=== Begin Enclosure ===
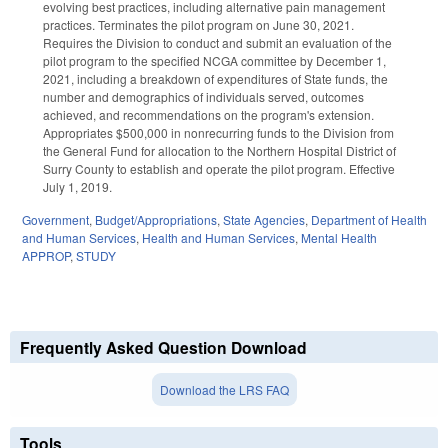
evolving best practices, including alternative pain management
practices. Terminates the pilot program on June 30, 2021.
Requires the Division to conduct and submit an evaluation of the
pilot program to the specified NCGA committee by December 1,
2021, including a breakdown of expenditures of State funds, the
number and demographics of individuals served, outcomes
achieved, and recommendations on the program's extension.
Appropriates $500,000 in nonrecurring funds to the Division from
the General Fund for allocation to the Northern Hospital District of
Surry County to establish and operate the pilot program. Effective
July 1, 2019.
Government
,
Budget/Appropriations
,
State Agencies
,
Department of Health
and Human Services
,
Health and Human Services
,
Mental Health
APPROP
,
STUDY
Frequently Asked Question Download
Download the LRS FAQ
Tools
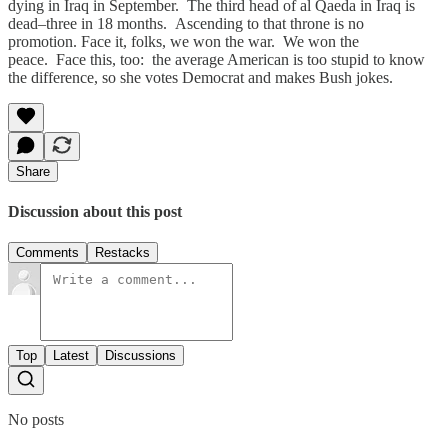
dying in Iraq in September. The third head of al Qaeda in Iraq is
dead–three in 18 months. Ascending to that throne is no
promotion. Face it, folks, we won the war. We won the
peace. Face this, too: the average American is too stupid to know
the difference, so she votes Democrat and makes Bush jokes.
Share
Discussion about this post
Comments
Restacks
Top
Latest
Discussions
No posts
=== End Enclosure ===
=== Begin Enclosure ===
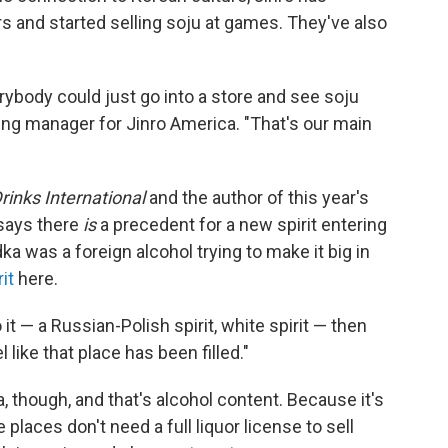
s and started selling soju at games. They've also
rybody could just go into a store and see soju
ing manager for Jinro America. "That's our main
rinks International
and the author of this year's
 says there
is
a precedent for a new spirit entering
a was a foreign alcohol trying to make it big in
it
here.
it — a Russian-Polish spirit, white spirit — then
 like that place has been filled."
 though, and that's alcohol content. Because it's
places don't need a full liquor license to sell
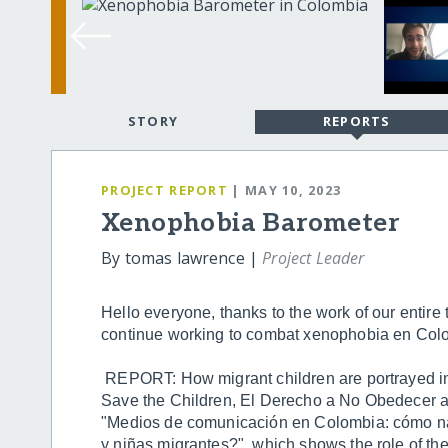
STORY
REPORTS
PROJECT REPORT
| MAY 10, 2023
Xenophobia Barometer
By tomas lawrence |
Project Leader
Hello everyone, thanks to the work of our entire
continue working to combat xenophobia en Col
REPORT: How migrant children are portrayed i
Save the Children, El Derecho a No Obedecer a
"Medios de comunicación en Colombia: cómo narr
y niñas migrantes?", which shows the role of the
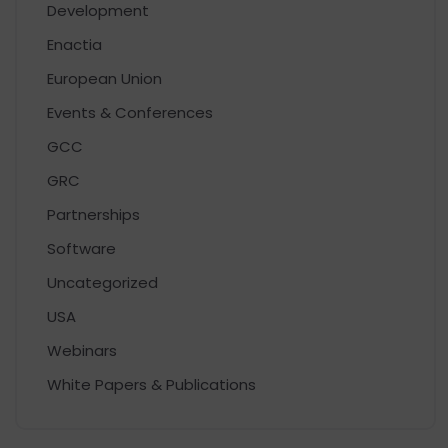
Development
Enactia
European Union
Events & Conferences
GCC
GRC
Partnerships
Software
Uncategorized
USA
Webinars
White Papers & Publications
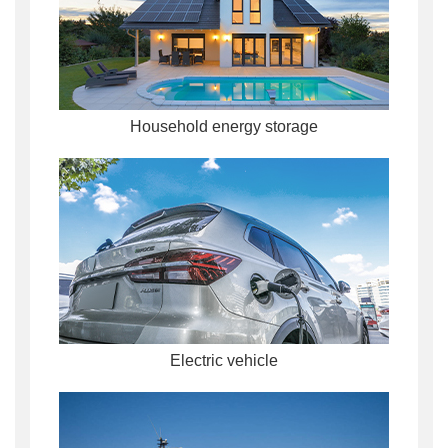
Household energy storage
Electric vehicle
=== End Enclosure ===
Your task ::
Above are some records; copy exactly the lines from the one with "evolving best practices, including" through the one with "pilot program to", both included, and no others.

Solution to the exercise ::
evolving best practices, including alternative pain management
practices. Terminates the pilot program on June 30, 2021.
Requires the Division to conduct and submit an evaluation of the
pilot program to the specified NCGA committee by December 1,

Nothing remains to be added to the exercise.